**CONSIGNE 1**
D'après le texte sur la Repeinture, que peignaient autrefois les Grecs ?
**CONSIGNE 2**
Transcrivez sans aucune modification le passage du texte sur la Repeinture qui va de « L’attitude du peintre » à « donc de repeindre. ».

**EXTRAIT RETENU**
---+---
Introduction à la Repeinture

Par Michel René Alix

(Voir les photos de travaux publiés publiquement sous Flickr.com ou Picasia.com)

Pourquoi ajouter de la peinture quand on peut l’enlever ? Pourquoi partir de zéro comme un apprenti sorcier quand on peut rassembler couche sur couche comme le fait ce bon vieillard, le Temps ?

La Repeinture (un genre de mon invention) implique aller la découverte de l’individualité d’une forme en sculptant ou en modelant une configuration de peinture existante, éclaboussée ou appliquée au rouleau (collage, etcetera). Dans le sillage su Surréalisme et du Dadaïsme, la Repeinture établit un dialogue préliminaire avec la forme (ligne, tache ou photo) et développe une relation qualitative, une réduction ou un élargissement, un lien poétique, un procédé de série ou de bourgeonnement.

Est-ce compréhensible ? Au risque de me quereller tout seul, l’art ne s’adresse pas au pointilleux, pieds tendres ou non-initiés de la culture. L’art est une sale corvée, mais il faut que quelqu’un le fasse.

La Déconstruction du Peint

L’attitude du peintre est ordinairement de bâtir, construire, d’ajouter de la peinture à la peinture. Cependant, la peinture est la peau des choses qui mérite de s’adapter à la « chose » plutôt qu’à elle-même. Autrefois les Grecs peignaient leurs temples et leurs statues, la peinture servant à ranimer et à rénover. Aujourd’hui, depuis que la science a découvert les espaces vides au centre de la matière, la peau de la peinture doit réagir à l’aléatoire au fond de l’être, à la roulette russe des sous-couches, au creux éventré de l’oignon, en se mettant au même diapason. Il est temps de créer de nouveau en rebâtissant à l’inverse, donc de repeindre.
---+---
**DONNÉES SOURCES**
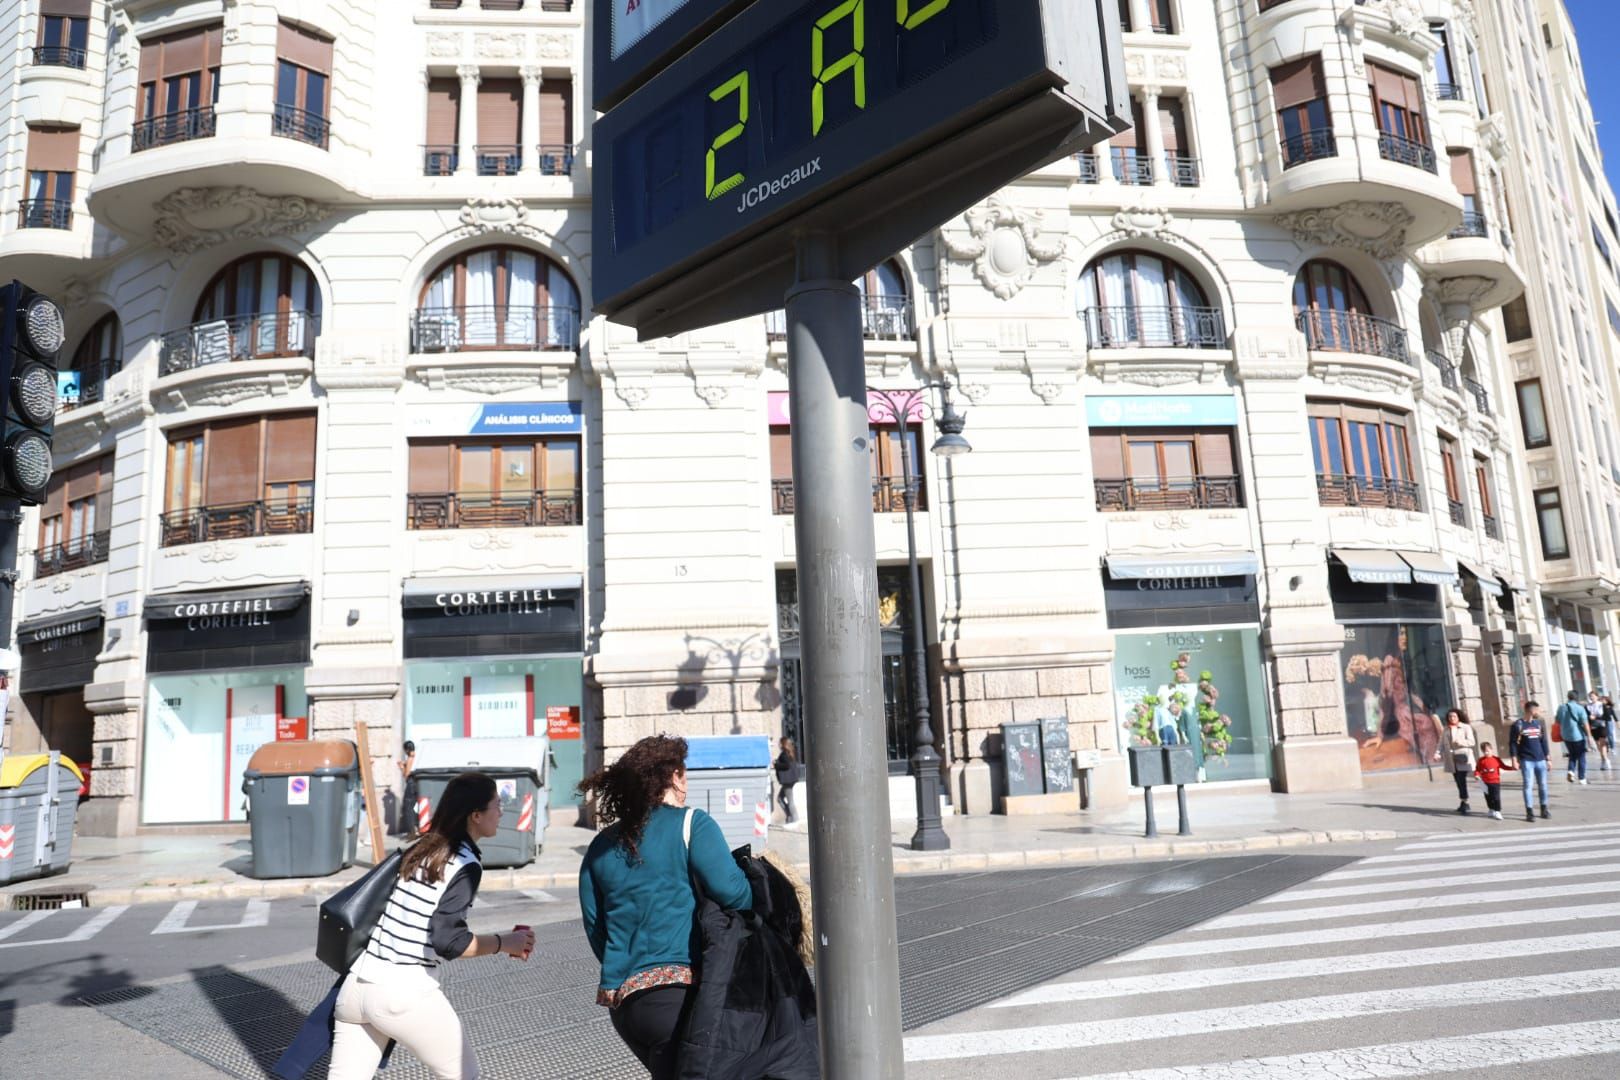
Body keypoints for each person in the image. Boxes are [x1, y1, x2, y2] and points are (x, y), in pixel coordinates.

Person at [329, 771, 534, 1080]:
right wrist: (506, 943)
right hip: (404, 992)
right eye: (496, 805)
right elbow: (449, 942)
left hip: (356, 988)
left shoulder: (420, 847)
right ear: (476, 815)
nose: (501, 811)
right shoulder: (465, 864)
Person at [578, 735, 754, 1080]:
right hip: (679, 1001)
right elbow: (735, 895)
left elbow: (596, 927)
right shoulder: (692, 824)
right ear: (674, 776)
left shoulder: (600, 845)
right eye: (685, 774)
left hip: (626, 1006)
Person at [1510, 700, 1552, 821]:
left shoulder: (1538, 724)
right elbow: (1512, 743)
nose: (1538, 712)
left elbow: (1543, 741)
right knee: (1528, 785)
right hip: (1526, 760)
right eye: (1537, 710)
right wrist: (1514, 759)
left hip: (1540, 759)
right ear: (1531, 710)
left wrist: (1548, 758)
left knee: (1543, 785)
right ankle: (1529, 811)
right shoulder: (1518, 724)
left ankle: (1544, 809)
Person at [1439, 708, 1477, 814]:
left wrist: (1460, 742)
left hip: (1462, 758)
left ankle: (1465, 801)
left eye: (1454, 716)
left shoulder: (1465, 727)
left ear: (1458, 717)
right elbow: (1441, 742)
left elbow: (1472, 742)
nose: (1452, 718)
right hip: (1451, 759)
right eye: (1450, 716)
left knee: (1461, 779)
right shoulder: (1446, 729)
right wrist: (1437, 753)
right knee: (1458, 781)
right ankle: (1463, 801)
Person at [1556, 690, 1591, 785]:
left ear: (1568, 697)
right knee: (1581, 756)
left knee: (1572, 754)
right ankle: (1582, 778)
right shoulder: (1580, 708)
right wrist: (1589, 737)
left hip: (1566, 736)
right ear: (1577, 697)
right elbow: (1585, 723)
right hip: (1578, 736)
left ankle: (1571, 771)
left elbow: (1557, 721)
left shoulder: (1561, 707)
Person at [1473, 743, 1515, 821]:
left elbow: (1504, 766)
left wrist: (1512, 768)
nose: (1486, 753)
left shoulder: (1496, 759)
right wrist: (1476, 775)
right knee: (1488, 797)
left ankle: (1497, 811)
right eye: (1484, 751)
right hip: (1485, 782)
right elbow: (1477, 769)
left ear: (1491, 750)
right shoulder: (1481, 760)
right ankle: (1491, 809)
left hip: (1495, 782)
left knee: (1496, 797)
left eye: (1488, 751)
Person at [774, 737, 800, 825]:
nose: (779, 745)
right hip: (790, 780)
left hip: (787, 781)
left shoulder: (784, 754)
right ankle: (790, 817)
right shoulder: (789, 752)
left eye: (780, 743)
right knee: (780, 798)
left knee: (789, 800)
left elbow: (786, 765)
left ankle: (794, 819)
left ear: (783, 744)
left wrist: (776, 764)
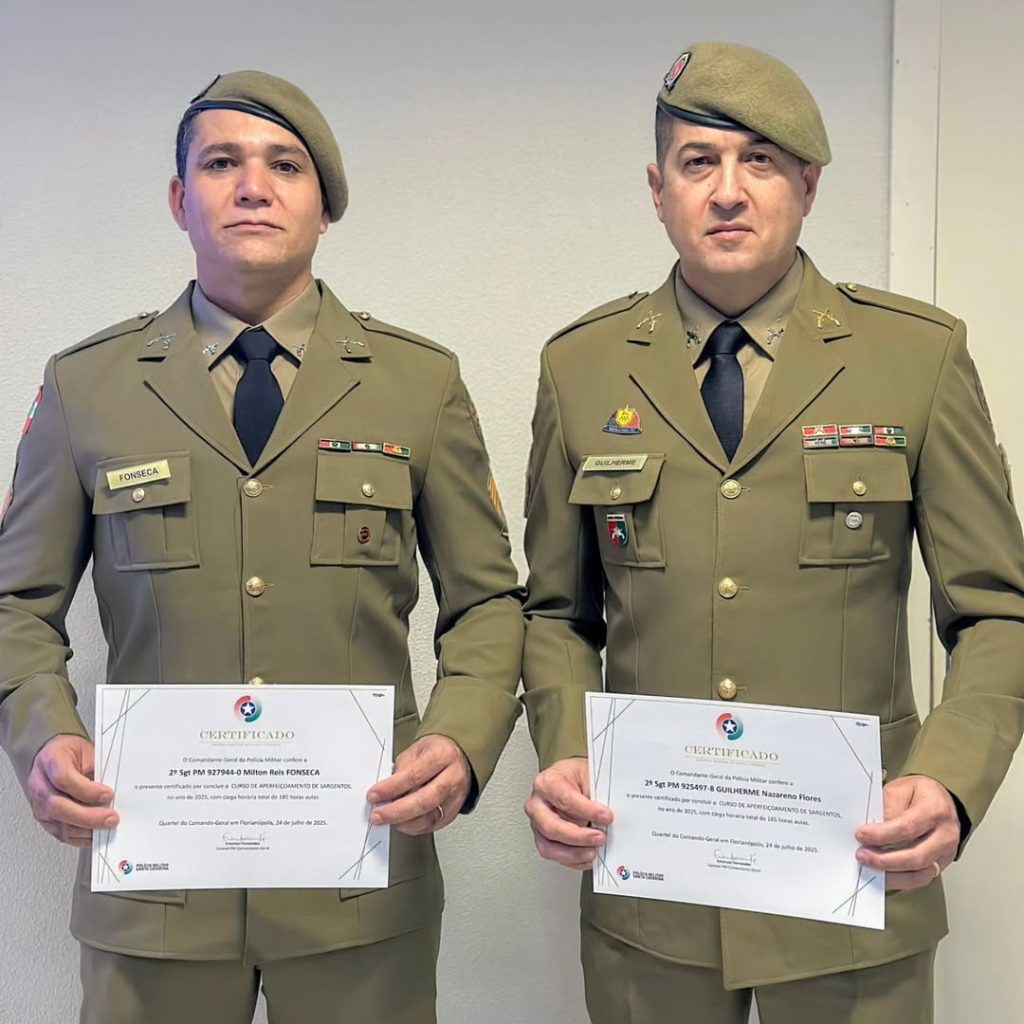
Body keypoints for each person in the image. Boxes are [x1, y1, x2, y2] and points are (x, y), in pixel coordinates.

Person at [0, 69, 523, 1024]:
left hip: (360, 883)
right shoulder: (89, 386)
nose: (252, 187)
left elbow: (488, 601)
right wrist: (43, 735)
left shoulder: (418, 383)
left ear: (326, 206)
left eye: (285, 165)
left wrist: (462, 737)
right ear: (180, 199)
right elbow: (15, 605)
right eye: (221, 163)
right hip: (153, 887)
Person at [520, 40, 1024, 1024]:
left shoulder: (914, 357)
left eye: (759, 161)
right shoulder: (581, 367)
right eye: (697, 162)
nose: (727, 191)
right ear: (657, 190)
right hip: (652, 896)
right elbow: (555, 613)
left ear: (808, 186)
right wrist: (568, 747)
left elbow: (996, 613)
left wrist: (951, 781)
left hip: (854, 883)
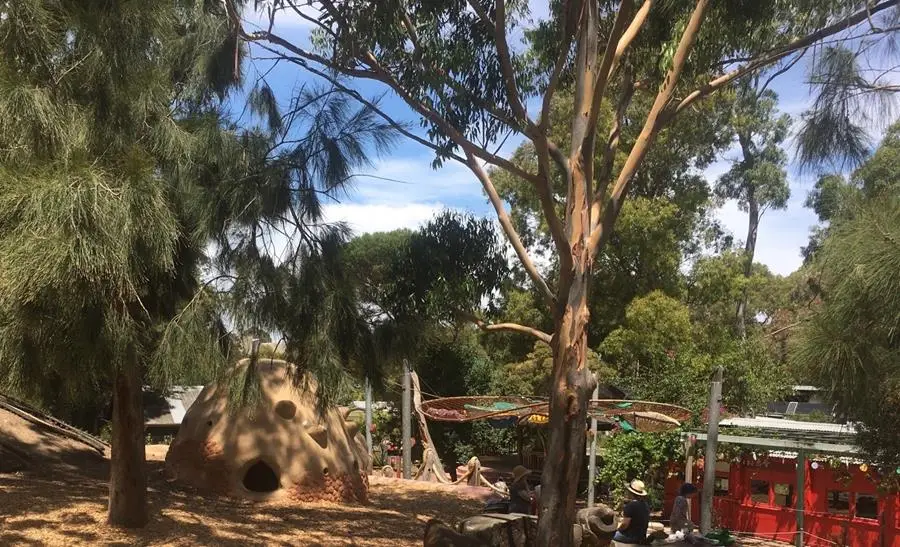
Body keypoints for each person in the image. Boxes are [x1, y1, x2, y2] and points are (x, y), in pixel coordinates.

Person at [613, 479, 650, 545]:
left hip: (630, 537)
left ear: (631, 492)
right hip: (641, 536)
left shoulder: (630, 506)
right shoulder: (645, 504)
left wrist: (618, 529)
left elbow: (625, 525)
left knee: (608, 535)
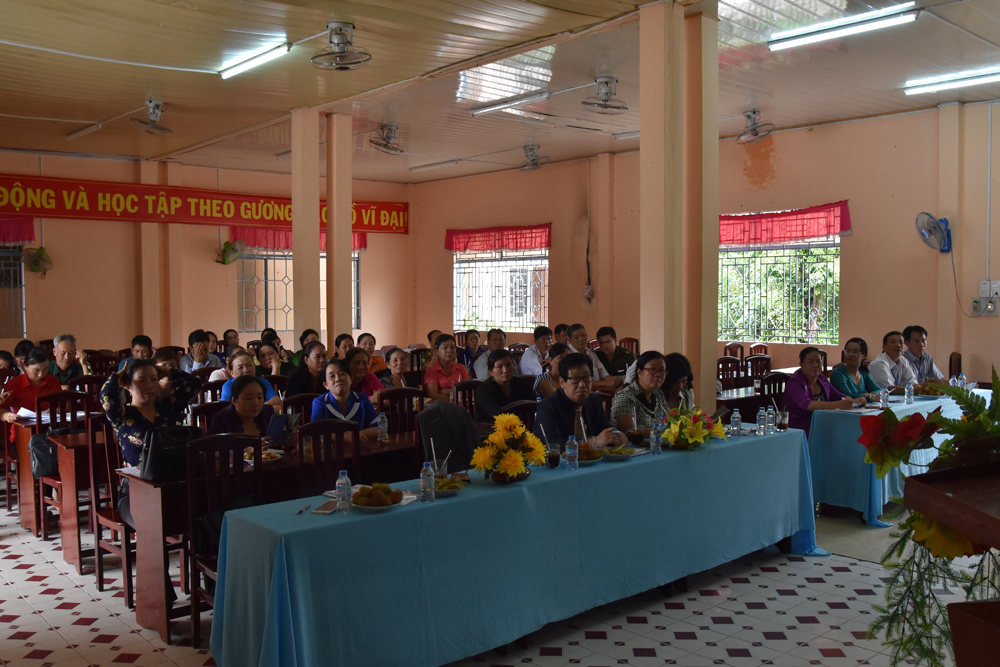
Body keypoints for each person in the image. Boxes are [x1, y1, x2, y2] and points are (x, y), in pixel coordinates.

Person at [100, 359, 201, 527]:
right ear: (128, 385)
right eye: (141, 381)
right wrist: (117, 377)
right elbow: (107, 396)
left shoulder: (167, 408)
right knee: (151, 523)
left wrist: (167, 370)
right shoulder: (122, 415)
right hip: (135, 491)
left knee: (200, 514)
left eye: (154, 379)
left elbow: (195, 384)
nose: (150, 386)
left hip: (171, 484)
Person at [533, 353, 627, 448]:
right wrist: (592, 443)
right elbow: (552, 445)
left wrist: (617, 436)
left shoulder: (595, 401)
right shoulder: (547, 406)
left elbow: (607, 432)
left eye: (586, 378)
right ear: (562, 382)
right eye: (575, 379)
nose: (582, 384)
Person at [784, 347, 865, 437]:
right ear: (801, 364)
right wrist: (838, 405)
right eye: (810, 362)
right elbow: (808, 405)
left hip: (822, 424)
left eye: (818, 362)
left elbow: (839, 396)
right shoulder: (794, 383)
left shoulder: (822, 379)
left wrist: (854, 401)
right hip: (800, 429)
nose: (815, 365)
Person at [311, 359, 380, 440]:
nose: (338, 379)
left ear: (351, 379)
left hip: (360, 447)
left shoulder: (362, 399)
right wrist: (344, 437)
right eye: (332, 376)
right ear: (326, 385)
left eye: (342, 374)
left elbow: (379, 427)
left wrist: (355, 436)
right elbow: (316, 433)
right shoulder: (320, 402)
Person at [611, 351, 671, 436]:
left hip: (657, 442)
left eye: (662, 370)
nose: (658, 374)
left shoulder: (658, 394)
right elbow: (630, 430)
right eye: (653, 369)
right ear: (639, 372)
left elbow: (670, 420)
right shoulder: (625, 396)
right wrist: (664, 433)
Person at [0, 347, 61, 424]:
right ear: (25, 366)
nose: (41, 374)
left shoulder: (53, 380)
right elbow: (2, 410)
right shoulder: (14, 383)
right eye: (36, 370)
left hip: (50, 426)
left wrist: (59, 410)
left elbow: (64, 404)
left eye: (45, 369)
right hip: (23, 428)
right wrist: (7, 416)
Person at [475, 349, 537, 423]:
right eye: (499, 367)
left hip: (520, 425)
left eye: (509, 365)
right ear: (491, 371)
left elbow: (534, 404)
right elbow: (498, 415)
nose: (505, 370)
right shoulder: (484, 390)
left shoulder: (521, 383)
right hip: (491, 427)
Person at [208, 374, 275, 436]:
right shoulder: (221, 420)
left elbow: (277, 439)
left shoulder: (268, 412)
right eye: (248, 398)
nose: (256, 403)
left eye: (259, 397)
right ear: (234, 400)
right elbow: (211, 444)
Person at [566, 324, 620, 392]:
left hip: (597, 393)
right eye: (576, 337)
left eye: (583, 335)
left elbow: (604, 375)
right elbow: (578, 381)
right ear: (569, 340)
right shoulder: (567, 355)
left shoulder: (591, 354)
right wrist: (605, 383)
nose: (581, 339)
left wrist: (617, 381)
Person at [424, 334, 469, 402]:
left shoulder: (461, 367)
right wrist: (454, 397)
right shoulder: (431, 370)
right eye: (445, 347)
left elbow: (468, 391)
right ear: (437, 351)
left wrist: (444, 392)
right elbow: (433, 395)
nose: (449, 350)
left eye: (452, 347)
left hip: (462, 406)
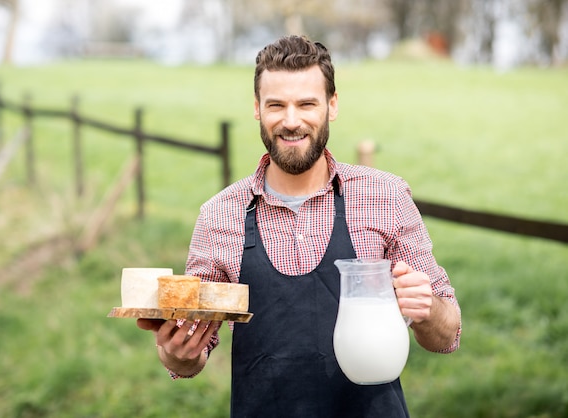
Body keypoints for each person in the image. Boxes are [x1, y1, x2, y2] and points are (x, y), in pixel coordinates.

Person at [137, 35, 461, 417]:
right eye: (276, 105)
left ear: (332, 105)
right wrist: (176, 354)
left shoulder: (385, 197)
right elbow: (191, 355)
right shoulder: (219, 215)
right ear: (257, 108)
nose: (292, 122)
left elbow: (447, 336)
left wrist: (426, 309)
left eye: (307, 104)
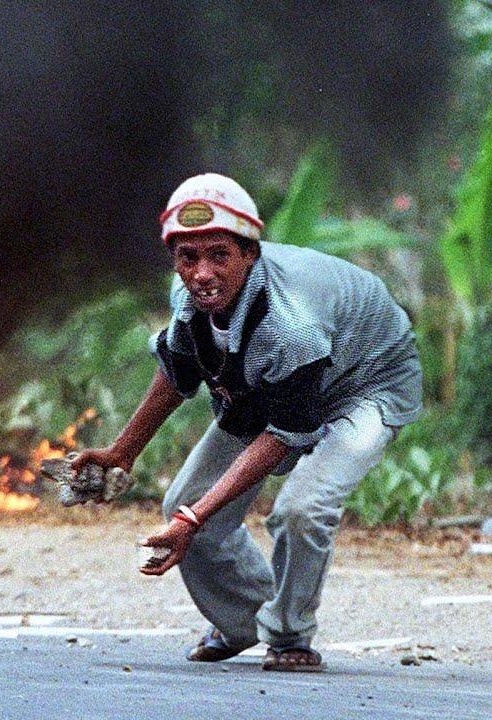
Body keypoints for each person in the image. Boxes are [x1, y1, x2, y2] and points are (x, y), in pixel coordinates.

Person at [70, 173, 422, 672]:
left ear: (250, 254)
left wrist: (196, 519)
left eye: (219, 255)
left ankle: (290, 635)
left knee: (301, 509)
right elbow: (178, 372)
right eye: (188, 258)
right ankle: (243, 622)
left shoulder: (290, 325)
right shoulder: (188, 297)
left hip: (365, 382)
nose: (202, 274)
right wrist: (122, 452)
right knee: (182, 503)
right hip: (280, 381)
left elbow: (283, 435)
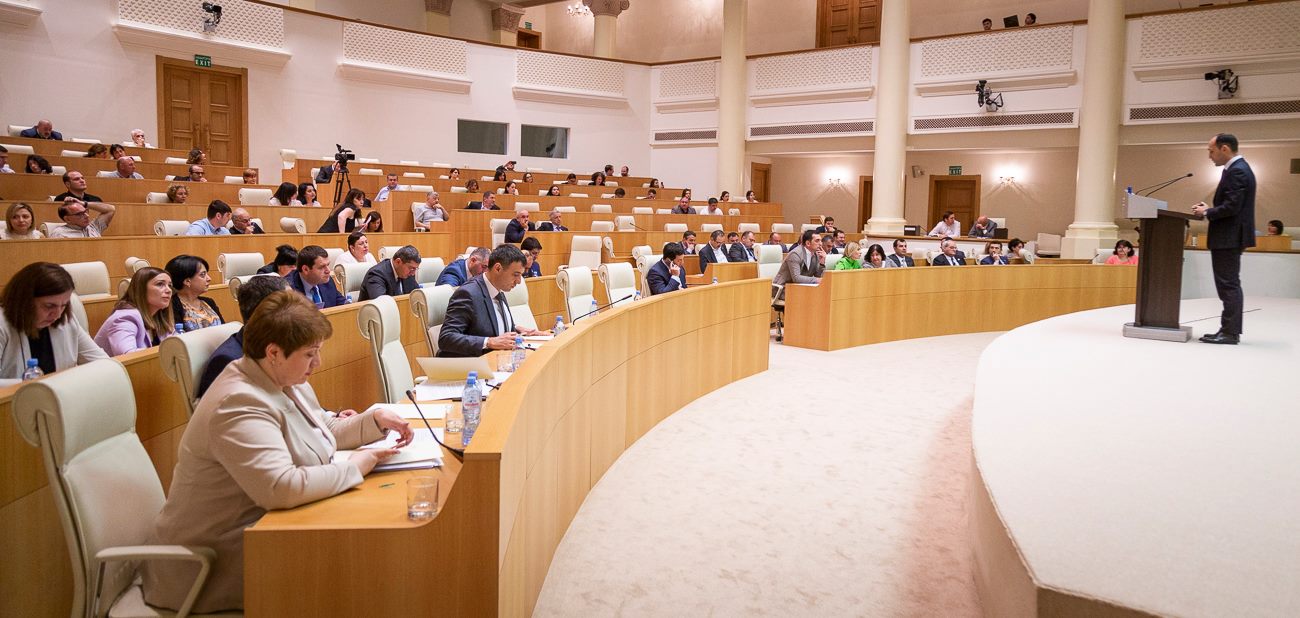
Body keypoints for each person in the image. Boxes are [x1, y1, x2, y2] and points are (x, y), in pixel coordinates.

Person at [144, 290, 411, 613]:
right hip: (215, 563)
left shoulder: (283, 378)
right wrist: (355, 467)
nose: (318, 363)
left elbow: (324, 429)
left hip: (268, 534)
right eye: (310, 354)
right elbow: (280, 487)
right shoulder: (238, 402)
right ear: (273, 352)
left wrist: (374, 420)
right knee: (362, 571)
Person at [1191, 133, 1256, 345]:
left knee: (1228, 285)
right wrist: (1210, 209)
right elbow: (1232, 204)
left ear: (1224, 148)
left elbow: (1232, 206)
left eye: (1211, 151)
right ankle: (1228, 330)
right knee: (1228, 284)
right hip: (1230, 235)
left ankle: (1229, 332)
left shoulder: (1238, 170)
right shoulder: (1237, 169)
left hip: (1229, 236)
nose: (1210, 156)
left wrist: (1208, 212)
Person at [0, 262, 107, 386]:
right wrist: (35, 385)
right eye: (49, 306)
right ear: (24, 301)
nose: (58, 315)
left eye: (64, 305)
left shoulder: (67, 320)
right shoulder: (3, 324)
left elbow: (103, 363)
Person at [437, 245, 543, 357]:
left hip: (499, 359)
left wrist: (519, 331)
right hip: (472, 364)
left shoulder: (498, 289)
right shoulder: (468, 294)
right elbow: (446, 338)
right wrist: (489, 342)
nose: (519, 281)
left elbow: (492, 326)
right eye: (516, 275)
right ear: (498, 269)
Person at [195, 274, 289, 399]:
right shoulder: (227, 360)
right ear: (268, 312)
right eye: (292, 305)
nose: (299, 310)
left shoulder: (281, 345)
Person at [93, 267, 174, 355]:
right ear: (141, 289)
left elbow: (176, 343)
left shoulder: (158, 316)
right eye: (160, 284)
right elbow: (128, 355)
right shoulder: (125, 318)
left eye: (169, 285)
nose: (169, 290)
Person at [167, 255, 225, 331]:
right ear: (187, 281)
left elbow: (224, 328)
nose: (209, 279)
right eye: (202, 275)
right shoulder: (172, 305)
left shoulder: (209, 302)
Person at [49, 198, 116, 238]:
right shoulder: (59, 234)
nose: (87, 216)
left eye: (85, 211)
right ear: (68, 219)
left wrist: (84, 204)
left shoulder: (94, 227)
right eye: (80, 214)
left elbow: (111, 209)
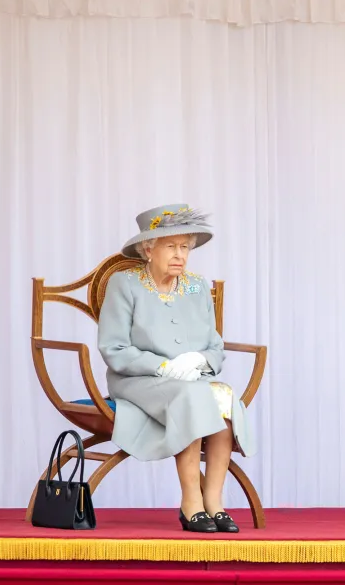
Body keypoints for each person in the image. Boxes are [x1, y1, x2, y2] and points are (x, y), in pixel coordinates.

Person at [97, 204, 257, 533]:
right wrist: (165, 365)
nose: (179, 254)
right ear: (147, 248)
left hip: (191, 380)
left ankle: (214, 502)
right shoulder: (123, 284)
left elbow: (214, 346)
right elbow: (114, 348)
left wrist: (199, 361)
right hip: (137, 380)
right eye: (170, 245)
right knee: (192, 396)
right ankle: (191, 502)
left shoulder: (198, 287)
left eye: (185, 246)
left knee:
---+---
**RÉPONSE ATTENDUE 1**
Leurs temples et leurs statues.

**RÉPONSE ATTENDUE 2**
L’attitude du peintre est ordinairement de bâtir, construire, d’ajouter de la peinture à la peinture. Cependant, la peinture est la peau des choses qui mérite de s’adapter à la « chose » plutôt qu’à elle-même. Autrefois les Grecs peignaient leurs temples et leurs statues, la peinture servant à ranimer et à rénover. Aujourd’hui, depuis que la science a découvert les espaces vides au centre de la matière, la peau de la peinture doit réagir à l’aléatoire au fond de l’être, à la roulette russe des sous-couches, au creux éventré de l’oignon, en se mettant au même diapason. Il est temps de créer de nouveau en rebâtissant à l’inverse, donc de repeindre.